Software generation
Many of our projects are heavy duty, mission critical information systems, on the large side by charity sector standards.
To give you an idea of the size, a browser based application for training course administration and CRM contains:
- 258 SQL Server tables
- 3387 stored procedures
- 1421 code modules
- 438 web pages
If you’ve ever written a web page you’ll have some idea of what it would take to make 438 of them, each one stitched in to calling software.
Similarly, writing 3000 stored procedures would take all your remaining sanity.
Faced with large projects, some companies still code by hand, outsourcing the work to parts of the world with cheaper labour.
Our approach since 2003 has been to generate as much as we can over a common core framework.
We take the output from the PaperBuild requirement definition and feed it into suite of software we’ve created called the PaperBuildDB.
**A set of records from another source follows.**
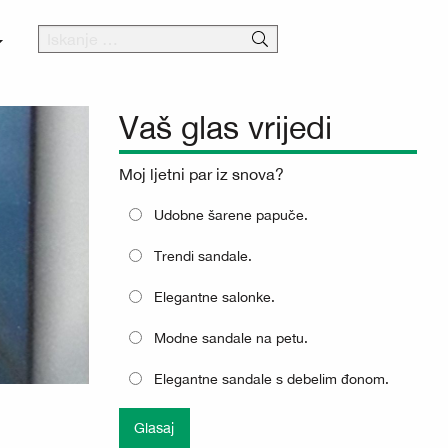
Vaš glas vrijedi
Moj ljetni par iz snova?
Udobne šarene papuče.
Trendi sandale.
Elegantne salonke.
Modne sandale na petu.
Elegantne sandale s debelim đonom.
Glasaj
From this we’re able to mock-up very large information systems very quickly – the first output is a navigable HTML mock-up of the system.
But the real power of the PaperBuildDB suite comes once the mock-up has been approved - we ask the PaperBuildDB to validate the model, then …
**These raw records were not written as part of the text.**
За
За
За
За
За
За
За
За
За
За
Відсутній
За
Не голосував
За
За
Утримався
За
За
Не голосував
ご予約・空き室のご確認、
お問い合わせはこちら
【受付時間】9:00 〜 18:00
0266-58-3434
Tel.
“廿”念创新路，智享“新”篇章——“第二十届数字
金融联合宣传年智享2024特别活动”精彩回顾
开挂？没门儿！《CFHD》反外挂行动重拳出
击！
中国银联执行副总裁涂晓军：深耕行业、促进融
... tell it what we want to generate ...
... and then click Generate!
It creates the tables, views and stored procedure scripts for the database, and the code and web page files for a fully working software application.
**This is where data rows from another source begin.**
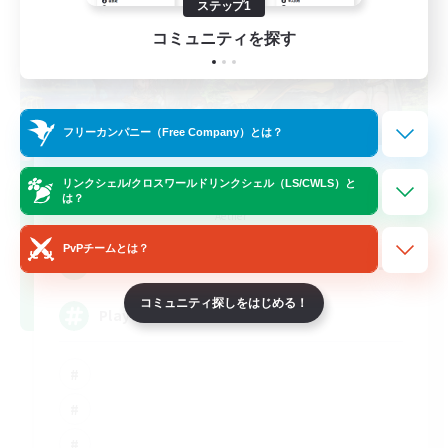
ステップ1
コミュニティを探す
フリーカンパニー（Free Company）とは？
FFXIV NA Network
リンクシェル/クロスワールドリンクシェル（LS/CWLS）と
は？
追加メンバー募集
Aether
PvPチームとは？
--
募集人数
コミュニティ探しをはじめる！
Players events social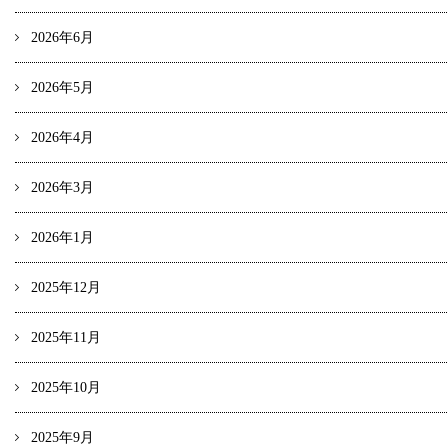
2026年6月
2026年5月
2026年4月
2026年3月
2026年1月
2025年12月
2025年11月
2025年10月
2025年9月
It does all this in about twenty seconds for a small project, around a minute for larger ones.
The result does then need to be configured for real use – much like you’d configure a package. But, if we say so ourselves, it is impressive.
If you choose a standard CRM or charity software package of any description, you inevitably have to take the package’s view of your data structure – you have to view the world their way.
The key benefit of our approach is that it gives you the freedom to structure your data the way it really is for your organisation.
It may not sound like such a big thing, but if your information system’s data structure matches the reality of the organisation, then using it and extending it is much simpler and easier than shoe-horning your organisation into someone else’s view of the world
And the bigger the project, the more important that is.